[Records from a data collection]
•••••

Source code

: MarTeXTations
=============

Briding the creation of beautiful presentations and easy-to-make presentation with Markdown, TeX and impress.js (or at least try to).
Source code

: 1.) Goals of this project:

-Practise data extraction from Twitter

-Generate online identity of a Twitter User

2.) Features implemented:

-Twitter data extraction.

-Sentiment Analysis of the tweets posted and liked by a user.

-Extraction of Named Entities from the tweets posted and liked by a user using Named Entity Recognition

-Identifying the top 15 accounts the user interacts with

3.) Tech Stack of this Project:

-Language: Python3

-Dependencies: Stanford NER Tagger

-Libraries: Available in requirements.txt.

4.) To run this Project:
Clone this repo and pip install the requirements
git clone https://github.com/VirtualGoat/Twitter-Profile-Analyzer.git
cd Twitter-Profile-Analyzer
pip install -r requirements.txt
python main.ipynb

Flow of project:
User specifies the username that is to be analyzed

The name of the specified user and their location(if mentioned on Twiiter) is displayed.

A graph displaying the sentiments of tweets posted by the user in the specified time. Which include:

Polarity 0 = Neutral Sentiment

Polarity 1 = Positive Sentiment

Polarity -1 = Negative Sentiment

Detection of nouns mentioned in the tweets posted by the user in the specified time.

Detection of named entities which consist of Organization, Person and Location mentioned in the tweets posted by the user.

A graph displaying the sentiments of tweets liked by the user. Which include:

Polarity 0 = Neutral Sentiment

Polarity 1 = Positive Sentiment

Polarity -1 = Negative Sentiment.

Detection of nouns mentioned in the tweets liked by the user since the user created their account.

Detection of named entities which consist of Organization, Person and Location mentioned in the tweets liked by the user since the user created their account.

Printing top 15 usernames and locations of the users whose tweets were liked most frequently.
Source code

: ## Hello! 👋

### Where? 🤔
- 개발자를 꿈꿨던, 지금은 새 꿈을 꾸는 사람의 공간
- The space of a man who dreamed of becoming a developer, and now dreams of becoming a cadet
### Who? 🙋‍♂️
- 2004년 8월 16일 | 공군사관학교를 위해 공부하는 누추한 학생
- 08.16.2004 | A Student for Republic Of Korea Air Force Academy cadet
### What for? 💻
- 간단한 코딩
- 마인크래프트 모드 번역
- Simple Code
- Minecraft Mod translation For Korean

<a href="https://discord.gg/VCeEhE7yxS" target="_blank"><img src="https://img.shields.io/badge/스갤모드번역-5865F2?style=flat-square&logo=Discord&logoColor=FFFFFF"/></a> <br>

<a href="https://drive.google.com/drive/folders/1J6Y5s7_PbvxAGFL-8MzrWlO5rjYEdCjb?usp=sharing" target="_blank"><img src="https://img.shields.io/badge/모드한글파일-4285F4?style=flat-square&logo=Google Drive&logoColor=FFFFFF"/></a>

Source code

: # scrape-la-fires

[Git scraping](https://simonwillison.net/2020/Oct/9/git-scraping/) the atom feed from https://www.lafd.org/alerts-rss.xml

•••••

▶ **Instructions to follow**
Write out every one of the records above line for line, changing nothing.

▶ **Answer to this exercise**
Source code

: MarTeXTations
=============

Briding the creation of beautiful presentations and easy-to-make presentation with Markdown, TeX and impress.js (or at least try to).
Source code

: 1.) Goals of this project:

-Practise data extraction from Twitter

-Generate online identity of a Twitter User

2.) Features implemented:

-Twitter data extraction.

-Sentiment Analysis of the tweets posted and liked by a user.

-Extraction of Named Entities from the tweets posted and liked by a user using Named Entity Recognition

-Identifying the top 15 accounts the user interacts with

3.) Tech Stack of this Project:

-Language: Python3

-Dependencies: Stanford NER Tagger

-Libraries: Available in requirements.txt.

4.) To run this Project:
Clone this repo and pip install the requirements
git clone https://github.com/VirtualGoat/Twitter-Profile-Analyzer.git
cd Twitter-Profile-Analyzer
pip install -r requirements.txt
python main.ipynb

Flow of project:
User specifies the username that is to be analyzed

The name of the specified user and their location(if mentioned on Twiiter) is displayed.

A graph displaying the sentiments of tweets posted by the user in the specified time. Which include:

Polarity 0 = Neutral Sentiment

Polarity 1 = Positive Sentiment

Polarity -1 = Negative Sentiment

Detection of nouns mentioned in the tweets posted by the user in the specified time.

Detection of named entities which consist of Organization, Person and Location mentioned in the tweets posted by the user.

A graph displaying the sentiments of tweets liked by the user. Which include:

Polarity 0 = Neutral Sentiment

Polarity 1 = Positive Sentiment

Polarity -1 = Negative Sentiment.

Detection of nouns mentioned in the tweets liked by the user since the user created their account.

Detection of named entities which consist of Organization, Person and Location mentioned in the tweets liked by the user since the user created their account.

Printing top 15 usernames and locations of the users whose tweets were liked most frequently.
Source code

: ## Hello! 👋

### Where? 🤔
- 개발자를 꿈꿨던, 지금은 새 꿈을 꾸는 사람의 공간
- The space of a man who dreamed of becoming a developer, and now dreams of becoming a cadet
### Who? 🙋‍♂️
- 2004년 8월 16일 | 공군사관학교를 위해 공부하는 누추한 학생
- 08.16.2004 | A Student for Republic Of Korea Air Force Academy cadet
### What for? 💻
- 간단한 코딩
- 마인크래프트 모드 번역
- Simple Code
- Minecraft Mod translation For Korean

<a href="https://discord.gg/VCeEhE7yxS" target="_blank"><img src="https://img.shields.io/badge/스갤모드번역-5865F2?style=flat-square&logo=Discord&logoColor=FFFFFF"/></a> <br>

<a href="https://drive.google.com/drive/folders/1J6Y5s7_PbvxAGFL-8MzrWlO5rjYEdCjb?usp=sharing" target="_blank"><img src="https://img.shields.io/badge/모드한글파일-4285F4?style=flat-square&logo=Google Drive&logoColor=FFFFFF"/></a>

Source code

: # scrape-la-fires

[Git scraping](https://simonwillison.net/2020/Oct/9/git-scraping/) the atom feed from https://www.lafd.org/alerts-rss.xml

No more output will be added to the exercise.